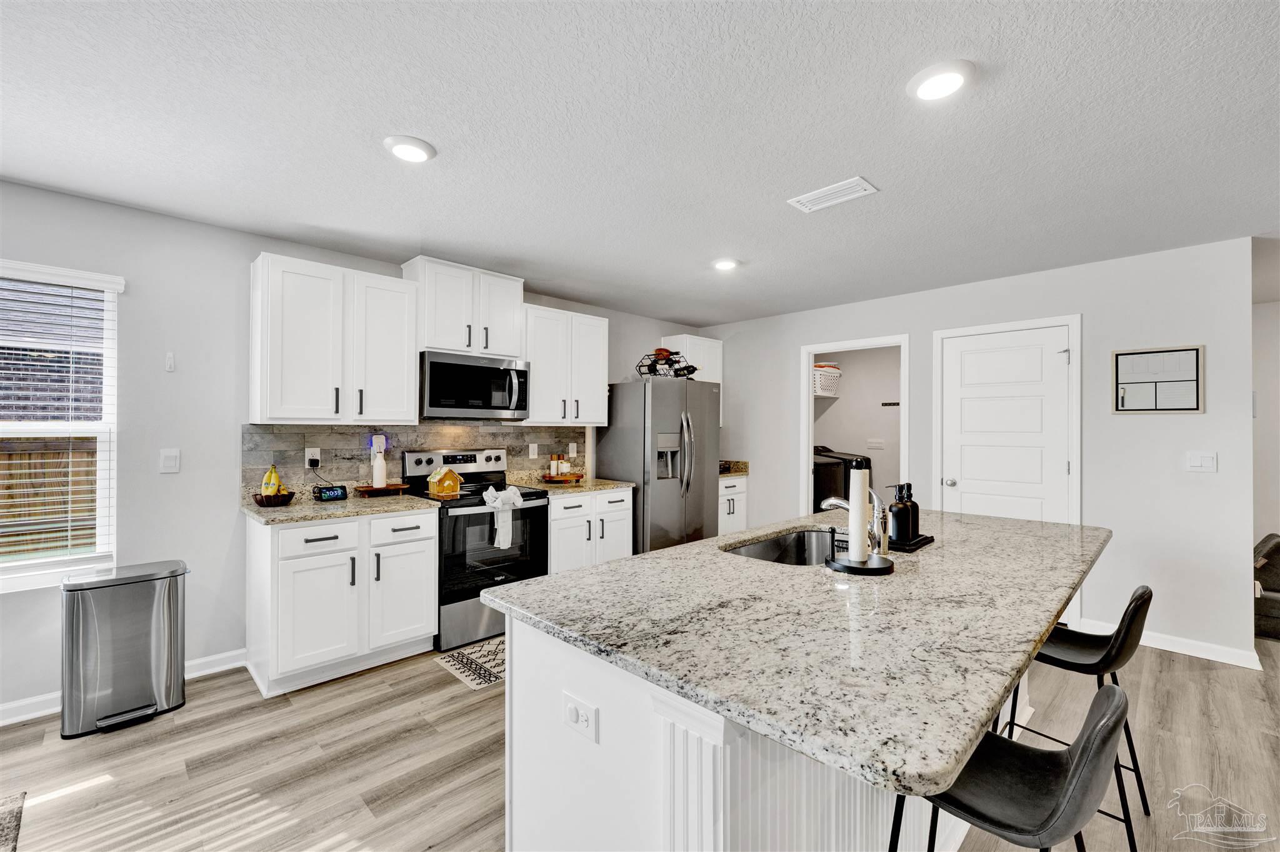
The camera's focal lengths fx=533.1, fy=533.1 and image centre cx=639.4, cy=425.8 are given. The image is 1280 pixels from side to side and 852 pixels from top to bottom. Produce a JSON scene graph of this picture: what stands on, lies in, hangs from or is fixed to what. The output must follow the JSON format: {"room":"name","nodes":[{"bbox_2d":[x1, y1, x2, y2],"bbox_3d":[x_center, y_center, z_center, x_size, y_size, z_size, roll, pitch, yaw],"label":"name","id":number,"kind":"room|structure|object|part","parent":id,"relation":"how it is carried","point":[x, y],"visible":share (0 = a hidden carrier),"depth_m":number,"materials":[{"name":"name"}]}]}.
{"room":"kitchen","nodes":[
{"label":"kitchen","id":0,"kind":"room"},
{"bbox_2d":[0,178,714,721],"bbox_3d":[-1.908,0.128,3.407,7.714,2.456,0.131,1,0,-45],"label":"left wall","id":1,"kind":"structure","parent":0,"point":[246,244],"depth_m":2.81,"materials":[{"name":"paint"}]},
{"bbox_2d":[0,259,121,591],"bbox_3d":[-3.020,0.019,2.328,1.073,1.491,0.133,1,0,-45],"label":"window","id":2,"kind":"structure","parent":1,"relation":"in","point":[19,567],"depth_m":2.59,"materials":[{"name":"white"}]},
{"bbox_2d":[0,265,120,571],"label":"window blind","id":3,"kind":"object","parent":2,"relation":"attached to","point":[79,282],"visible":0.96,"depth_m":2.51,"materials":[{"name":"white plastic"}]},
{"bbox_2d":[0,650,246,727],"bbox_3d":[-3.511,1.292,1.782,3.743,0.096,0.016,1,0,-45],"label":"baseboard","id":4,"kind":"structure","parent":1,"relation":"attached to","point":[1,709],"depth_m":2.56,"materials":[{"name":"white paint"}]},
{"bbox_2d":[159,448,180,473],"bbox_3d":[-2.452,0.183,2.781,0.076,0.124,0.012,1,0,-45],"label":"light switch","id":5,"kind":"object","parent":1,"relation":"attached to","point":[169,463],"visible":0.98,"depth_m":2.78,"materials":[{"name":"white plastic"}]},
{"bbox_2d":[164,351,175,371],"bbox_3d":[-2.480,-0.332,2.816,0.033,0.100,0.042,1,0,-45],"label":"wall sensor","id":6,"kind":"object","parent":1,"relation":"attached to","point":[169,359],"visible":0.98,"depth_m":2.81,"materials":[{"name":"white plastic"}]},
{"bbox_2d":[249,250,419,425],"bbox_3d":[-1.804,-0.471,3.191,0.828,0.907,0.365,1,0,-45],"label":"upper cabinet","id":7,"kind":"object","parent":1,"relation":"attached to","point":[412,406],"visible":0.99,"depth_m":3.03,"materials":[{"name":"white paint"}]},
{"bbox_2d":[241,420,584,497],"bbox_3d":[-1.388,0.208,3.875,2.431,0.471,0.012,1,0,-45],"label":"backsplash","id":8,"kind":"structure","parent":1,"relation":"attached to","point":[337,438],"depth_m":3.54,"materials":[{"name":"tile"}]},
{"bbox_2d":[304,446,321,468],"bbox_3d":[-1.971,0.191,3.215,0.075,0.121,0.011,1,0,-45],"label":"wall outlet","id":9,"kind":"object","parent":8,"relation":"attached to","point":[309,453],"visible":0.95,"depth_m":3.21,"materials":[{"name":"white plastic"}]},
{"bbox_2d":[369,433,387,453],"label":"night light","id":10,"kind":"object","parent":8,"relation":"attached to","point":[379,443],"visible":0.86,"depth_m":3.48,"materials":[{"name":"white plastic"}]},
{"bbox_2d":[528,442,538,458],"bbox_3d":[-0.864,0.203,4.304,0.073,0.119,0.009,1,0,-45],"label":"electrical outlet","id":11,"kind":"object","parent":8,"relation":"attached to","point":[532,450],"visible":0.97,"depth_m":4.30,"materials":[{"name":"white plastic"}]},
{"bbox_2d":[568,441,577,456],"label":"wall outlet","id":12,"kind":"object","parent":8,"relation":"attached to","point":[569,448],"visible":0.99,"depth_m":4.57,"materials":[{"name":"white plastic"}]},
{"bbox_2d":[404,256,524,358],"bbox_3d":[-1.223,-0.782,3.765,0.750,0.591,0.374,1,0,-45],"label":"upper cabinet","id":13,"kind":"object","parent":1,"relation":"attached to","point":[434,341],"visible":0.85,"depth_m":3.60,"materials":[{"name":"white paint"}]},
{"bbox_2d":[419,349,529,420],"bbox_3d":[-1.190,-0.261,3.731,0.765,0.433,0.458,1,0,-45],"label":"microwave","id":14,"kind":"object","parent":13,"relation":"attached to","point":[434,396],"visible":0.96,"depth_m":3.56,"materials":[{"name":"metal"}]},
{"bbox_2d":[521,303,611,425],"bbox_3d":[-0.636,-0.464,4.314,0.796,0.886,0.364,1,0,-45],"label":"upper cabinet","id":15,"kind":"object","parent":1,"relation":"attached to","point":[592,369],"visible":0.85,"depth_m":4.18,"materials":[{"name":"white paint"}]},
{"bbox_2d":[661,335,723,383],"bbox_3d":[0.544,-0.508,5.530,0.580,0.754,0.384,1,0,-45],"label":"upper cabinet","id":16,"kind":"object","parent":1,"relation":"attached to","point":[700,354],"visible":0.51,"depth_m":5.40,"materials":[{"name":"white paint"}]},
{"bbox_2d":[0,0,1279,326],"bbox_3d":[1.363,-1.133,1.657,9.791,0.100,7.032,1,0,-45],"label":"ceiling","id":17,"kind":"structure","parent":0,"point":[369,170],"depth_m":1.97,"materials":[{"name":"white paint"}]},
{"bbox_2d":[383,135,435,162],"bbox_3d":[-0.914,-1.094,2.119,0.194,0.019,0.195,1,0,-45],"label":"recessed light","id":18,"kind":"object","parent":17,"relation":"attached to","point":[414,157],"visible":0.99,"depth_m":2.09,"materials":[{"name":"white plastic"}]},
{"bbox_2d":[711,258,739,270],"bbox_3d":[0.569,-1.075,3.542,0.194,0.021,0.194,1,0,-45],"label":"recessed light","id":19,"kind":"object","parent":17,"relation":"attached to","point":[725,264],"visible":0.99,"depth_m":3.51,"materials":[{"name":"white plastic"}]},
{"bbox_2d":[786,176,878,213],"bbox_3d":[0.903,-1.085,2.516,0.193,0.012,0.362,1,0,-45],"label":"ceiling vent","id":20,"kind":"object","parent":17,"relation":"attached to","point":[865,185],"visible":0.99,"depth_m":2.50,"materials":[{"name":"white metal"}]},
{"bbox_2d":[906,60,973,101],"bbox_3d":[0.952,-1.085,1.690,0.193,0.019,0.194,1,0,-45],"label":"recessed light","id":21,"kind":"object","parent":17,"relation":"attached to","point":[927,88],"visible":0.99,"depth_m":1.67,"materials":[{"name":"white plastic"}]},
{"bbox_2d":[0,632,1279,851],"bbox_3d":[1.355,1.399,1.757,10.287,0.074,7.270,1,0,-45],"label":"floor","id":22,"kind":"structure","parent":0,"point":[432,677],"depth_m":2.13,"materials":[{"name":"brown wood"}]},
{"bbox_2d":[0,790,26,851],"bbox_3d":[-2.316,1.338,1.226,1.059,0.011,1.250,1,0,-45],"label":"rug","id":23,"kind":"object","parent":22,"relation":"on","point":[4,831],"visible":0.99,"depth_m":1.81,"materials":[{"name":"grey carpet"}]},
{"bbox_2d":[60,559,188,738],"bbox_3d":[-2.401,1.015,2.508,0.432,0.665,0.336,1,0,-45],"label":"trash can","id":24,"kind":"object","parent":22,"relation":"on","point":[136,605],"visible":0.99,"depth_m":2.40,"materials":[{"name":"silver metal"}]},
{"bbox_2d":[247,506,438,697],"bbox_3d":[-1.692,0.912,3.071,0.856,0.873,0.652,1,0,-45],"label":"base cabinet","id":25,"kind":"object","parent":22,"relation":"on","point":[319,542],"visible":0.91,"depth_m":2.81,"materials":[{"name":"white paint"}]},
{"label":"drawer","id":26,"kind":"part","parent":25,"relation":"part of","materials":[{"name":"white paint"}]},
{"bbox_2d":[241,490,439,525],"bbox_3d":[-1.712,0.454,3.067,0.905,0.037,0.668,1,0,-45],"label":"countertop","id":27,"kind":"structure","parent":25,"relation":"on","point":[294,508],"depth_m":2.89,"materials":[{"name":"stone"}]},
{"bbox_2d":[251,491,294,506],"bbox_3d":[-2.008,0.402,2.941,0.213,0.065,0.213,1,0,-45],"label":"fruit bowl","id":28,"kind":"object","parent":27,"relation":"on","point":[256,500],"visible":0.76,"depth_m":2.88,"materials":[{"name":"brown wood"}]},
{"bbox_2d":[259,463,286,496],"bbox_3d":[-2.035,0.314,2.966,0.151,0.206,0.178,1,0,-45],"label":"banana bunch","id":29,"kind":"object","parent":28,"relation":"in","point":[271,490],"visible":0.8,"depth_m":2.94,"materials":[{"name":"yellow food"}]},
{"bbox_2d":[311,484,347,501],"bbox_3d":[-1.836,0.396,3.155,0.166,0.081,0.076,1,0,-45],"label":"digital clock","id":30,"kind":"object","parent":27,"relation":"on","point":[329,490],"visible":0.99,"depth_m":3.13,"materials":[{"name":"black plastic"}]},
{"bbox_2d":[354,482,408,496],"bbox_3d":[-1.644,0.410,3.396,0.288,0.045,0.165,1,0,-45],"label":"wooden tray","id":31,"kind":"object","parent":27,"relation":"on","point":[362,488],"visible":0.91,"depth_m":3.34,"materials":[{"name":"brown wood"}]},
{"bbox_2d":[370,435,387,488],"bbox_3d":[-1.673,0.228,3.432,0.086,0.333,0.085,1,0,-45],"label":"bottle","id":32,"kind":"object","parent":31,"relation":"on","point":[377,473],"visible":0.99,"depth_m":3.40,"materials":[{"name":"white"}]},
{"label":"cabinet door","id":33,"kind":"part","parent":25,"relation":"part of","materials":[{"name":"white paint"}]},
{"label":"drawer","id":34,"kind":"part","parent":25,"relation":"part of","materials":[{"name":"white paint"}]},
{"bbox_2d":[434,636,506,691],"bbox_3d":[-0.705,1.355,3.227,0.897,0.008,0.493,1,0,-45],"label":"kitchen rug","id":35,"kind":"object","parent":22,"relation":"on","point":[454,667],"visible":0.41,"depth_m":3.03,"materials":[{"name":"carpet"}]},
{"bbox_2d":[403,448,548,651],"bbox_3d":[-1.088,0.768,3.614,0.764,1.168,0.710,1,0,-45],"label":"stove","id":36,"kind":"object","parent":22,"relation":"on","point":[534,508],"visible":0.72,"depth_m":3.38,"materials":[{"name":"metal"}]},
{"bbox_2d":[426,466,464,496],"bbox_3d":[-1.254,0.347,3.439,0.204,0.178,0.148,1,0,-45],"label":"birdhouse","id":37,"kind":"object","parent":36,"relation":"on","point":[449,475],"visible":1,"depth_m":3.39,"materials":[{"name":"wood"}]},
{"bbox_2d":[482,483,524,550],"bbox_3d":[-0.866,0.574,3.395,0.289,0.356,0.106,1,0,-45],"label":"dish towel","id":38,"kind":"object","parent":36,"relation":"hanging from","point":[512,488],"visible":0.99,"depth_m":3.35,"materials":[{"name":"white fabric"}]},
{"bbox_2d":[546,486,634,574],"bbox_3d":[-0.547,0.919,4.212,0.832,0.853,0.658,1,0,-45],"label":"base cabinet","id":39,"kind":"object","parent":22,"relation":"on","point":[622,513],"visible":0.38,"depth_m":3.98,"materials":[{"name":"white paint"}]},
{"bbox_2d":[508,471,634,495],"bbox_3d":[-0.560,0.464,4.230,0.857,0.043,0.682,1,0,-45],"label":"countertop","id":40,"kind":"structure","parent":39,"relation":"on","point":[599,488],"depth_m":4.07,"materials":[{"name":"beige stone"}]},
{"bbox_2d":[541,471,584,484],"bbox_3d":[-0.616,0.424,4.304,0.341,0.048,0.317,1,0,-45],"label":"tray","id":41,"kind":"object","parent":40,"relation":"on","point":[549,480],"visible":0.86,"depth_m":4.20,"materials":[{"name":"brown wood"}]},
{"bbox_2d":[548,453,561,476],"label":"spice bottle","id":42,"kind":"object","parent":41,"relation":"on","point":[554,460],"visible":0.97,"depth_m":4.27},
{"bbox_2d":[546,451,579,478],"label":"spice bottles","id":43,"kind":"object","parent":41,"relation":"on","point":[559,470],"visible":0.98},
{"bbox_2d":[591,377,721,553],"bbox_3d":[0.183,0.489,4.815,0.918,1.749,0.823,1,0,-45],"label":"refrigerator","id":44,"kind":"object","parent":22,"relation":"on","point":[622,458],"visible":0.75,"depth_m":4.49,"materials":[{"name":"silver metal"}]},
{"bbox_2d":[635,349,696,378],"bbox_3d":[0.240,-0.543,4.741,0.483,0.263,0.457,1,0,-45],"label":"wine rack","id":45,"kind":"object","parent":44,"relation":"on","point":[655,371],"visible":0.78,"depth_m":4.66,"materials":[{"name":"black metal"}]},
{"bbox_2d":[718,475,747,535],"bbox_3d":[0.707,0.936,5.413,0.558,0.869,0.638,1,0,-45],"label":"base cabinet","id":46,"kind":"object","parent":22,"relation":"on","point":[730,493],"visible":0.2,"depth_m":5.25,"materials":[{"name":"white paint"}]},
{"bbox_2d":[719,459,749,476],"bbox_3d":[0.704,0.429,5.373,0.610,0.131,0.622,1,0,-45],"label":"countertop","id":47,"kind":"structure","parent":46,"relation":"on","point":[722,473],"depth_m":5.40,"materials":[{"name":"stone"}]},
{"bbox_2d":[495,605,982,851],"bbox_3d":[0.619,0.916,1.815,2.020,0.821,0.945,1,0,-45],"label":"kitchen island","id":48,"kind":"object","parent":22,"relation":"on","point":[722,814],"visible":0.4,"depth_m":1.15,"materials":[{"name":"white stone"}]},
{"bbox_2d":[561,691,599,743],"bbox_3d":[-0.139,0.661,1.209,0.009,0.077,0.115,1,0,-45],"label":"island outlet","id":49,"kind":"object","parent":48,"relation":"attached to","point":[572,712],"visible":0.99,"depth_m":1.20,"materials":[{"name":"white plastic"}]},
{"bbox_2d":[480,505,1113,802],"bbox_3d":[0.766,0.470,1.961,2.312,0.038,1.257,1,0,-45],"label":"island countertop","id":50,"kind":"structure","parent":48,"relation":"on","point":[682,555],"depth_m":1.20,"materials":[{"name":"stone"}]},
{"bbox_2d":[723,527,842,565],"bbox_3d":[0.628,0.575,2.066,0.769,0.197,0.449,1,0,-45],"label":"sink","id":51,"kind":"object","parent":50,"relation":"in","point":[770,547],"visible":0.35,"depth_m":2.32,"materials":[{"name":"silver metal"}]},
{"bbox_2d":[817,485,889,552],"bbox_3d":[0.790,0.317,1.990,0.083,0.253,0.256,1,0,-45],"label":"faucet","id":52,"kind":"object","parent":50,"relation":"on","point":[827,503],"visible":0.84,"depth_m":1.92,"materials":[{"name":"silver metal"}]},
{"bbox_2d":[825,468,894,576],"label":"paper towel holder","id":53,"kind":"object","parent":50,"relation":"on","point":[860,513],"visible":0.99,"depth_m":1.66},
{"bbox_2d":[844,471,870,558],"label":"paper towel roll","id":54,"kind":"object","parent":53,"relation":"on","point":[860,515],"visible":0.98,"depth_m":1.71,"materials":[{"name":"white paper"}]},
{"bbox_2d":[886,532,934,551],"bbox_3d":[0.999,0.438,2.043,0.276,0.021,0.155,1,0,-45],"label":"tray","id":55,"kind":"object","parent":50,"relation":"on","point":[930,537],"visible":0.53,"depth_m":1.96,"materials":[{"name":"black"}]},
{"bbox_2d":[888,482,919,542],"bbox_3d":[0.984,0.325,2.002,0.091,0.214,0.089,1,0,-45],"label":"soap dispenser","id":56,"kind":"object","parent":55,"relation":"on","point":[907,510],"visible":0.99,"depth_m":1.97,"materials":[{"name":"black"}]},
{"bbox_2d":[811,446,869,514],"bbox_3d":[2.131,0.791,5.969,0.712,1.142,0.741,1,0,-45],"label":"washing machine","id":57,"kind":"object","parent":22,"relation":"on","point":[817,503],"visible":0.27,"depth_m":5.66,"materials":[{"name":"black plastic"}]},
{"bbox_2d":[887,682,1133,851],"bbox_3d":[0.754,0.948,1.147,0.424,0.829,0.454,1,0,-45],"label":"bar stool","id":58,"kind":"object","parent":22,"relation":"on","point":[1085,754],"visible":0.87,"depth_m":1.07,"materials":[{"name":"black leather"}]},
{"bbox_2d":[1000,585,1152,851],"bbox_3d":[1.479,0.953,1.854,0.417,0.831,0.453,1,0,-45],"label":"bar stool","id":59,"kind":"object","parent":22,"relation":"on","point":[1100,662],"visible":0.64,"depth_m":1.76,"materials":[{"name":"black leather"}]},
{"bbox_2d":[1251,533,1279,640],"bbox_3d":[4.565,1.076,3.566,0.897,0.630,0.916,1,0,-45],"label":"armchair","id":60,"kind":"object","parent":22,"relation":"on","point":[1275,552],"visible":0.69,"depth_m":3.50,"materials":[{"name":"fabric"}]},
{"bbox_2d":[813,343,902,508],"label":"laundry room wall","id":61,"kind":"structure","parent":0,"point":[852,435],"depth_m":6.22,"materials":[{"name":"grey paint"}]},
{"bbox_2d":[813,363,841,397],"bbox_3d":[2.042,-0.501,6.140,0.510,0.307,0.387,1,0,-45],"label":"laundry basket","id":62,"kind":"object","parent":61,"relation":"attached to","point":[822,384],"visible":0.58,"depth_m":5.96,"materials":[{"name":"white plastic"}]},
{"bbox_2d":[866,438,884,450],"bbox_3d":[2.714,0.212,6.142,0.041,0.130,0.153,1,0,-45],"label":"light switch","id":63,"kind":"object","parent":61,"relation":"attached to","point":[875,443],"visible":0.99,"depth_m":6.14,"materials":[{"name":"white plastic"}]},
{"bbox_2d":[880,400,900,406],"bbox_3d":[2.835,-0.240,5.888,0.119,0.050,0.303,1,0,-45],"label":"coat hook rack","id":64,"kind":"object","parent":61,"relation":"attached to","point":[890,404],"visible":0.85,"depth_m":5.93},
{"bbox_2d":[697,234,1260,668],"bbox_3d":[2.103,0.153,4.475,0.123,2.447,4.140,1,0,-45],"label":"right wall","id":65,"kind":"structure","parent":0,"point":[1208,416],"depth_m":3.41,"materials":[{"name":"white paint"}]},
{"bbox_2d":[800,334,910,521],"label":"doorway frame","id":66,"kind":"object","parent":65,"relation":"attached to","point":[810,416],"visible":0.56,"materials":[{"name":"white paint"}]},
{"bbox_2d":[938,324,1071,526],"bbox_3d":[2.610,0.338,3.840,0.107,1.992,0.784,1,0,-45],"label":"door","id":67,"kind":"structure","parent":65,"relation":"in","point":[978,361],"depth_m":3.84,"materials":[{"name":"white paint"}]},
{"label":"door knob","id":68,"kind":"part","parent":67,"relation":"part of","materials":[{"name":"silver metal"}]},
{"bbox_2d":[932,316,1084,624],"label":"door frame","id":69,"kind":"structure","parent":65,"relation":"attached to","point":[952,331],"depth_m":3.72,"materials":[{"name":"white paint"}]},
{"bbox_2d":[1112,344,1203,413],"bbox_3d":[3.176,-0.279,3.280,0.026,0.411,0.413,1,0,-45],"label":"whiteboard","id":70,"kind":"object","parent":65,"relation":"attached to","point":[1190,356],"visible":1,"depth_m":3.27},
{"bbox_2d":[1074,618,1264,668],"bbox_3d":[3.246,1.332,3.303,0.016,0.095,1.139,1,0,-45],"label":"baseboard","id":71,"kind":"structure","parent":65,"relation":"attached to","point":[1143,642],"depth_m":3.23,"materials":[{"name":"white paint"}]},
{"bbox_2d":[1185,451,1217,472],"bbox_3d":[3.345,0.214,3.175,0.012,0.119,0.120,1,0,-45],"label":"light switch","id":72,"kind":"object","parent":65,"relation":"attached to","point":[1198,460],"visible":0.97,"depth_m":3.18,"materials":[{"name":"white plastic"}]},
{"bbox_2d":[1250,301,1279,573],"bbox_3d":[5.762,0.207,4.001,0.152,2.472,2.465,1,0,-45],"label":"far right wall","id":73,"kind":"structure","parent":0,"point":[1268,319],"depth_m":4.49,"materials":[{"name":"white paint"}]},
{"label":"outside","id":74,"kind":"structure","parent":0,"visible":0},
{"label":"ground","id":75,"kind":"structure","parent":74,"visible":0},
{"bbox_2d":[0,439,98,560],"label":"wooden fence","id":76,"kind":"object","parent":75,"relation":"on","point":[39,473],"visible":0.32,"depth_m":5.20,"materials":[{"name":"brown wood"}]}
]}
-------------------------
Which lines above contain the word "wooden"? Copy each of them.

- WRITTEN ANSWER -
{"bbox_2d":[354,482,408,496],"bbox_3d":[-1.644,0.410,3.396,0.288,0.045,0.165,1,0,-45],"label":"wooden tray","id":31,"kind":"object","parent":27,"relation":"on","point":[362,488],"visible":0.91,"depth_m":3.34,"materials":[{"name":"brown wood"}]},
{"bbox_2d":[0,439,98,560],"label":"wooden fence","id":76,"kind":"object","parent":75,"relation":"on","point":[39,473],"visible":0.32,"depth_m":5.20,"materials":[{"name":"brown wood"}]}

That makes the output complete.